Much of Canada’s homegrown fruits and vegetables eventually move through one of the country’s wholesale markets. Yet in the True North, terminal markets are few and far between, which creates difficulties for produce businesses in remote areas.
The Ontario Food Terminal (OFT) in Toronto moves an astonishing amount of produce: more than 1 million tons each year.
The OFT serves as the major produce distribution center for the eastern part of Canada, as well as Michigan, Ohio, Pennsylvania, and New York in the United States. Spanning 40 acres, this terminal is the third largest wholesale produce distribution center in North America and the largest in Canada.
La Place des Producteurs, at the Marché Central in Montreal, QC and operated by the Quebec Produce Growers Association, was the next largest fruit and vegetable wholesale market in Eastern Canada.

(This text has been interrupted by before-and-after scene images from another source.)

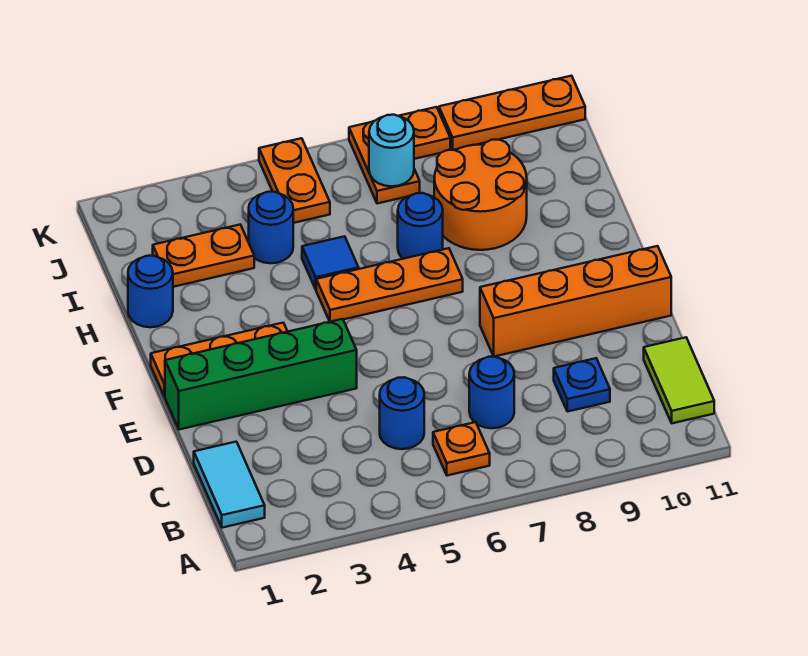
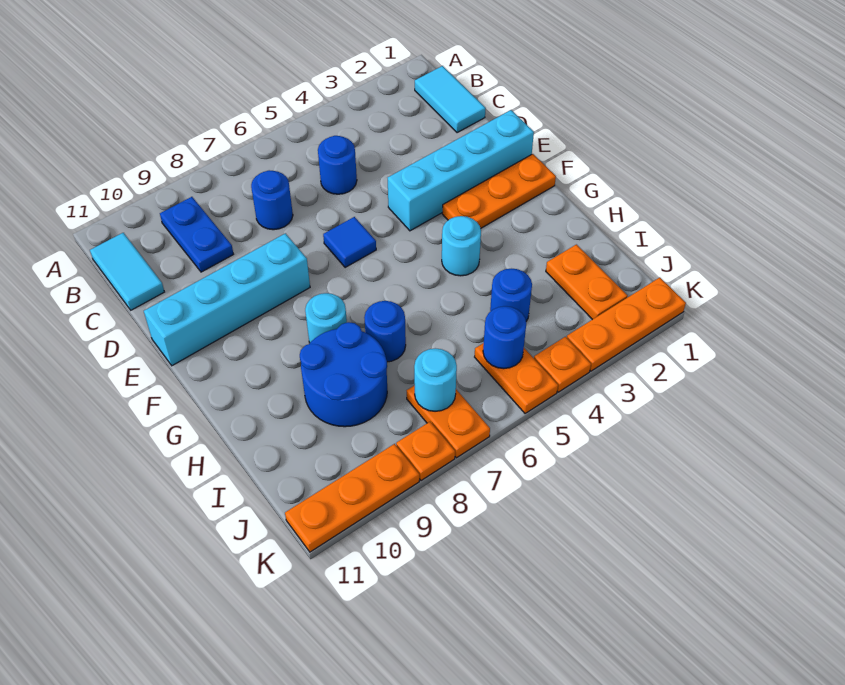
orange plate B6 level 1 -> orange plate K4 level 1
lime tile B11:C11 level 1 -> cyan tile B11:C11 level 1
blue plate C9 level 1 -> blue plate B9:C9 level 1
green brick E1:E4 level 1 -> cyan brick E1:E4 level 1
orange brick E8:E11 level 1 -> cyan brick E8:E11 level 1
none -> cyan round brick G4 level 1
orange plate G5:G7 level 1 -> orange plate K1:K3 level 1
none -> cyan round brick G8 level 1
blue round brick H1 level 1 -> blue round brick J5 level 2
blue tile H5 level 1 -> blue tile E6 level 1
orange round brick H8:I9 level 1 -> blue round brick H8:I9 level 1
orange plate I2:I3 level 1 -> orange plate I2:J2 level 1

Open year-round, the market supplied distributors, retailers, foodservice customers, restaurants, and markets throughout Quebec, Eastern Ontario, Nova Scotia, New Brunswick, and Prince Edward Island.
During peak season, more than 150 tenants worked out of La Place des Producteurs—though this changing, as the property will be repurposed and wholesalers are relocating to a new facility, bought in conjunction with Fruits et Legumes Gaeton Bono, before the end of this year.
“We really like working with the Montreal market,” said Fulton Hamill, president of Fulton Hamill, Ltd. in Albany, PE, who sells potatoes to repackers housed on La Place des Producteurs. “It allows us to get where want to be and do what we need to do.” Whether this will be affected by the upcoming move, however, remains to be seen.
The Produce Terminal is another market, located in British Columbia’s seaport city of Vancouver. Often referred to as the Old Malkin Avenue Market, it was originally founded in 1948.
“Vancouver’s Malkin Avenue is the closest we have to a terminal in our region,” said Roy Hinchey, CEO of Thomas Fresh Inc. in Calgary, AB. “Many refer to this area as ‘Produce Row’ with its fast-paced buying-and-selling food culture of suppliers.
“Alberta and Saskatchewan have districts in the city,” Hinchey said, “where business may be focused on the produce industry, but not quite on the level of Malkin Avenue.”
Vancouver’s Produce Row, like many throughout Canada and the United States, has continued to shrink in recent years as wholesalers move to newer, offsite facilities.
Brian Lewis, produce director for Federated Co-Operatives Limited in Calgary, says the lack of a market in Alberta is a definite disadvantage.
“Not having access to a terminal market puts additional pressure on our vendor partners to ship us the right quality and have exceptional fill rates,” he said. “On our produce buyer side, they’re always searching for the balance of fill rates and turns to keep the produce as fresh as possible.”